### DATA EXTRACT
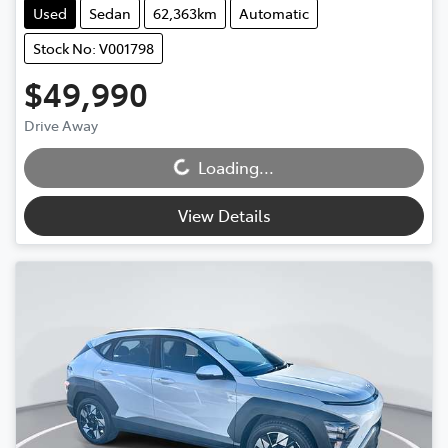
Used
Sedan
62,363km
Automatic
Stock No: V001798
$49,990
Drive Away
Loading...
Loading...
View Details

### EXERCISE DIRECTIONS
Only the text is to be copied: please reproduce the records exactly and drop the pictures.

### EXERCISE RESULT
Used
Sedan
62,363km
Automatic
Stock No: V001798
$49,990
Drive Away
Loading...
Loading...
View Details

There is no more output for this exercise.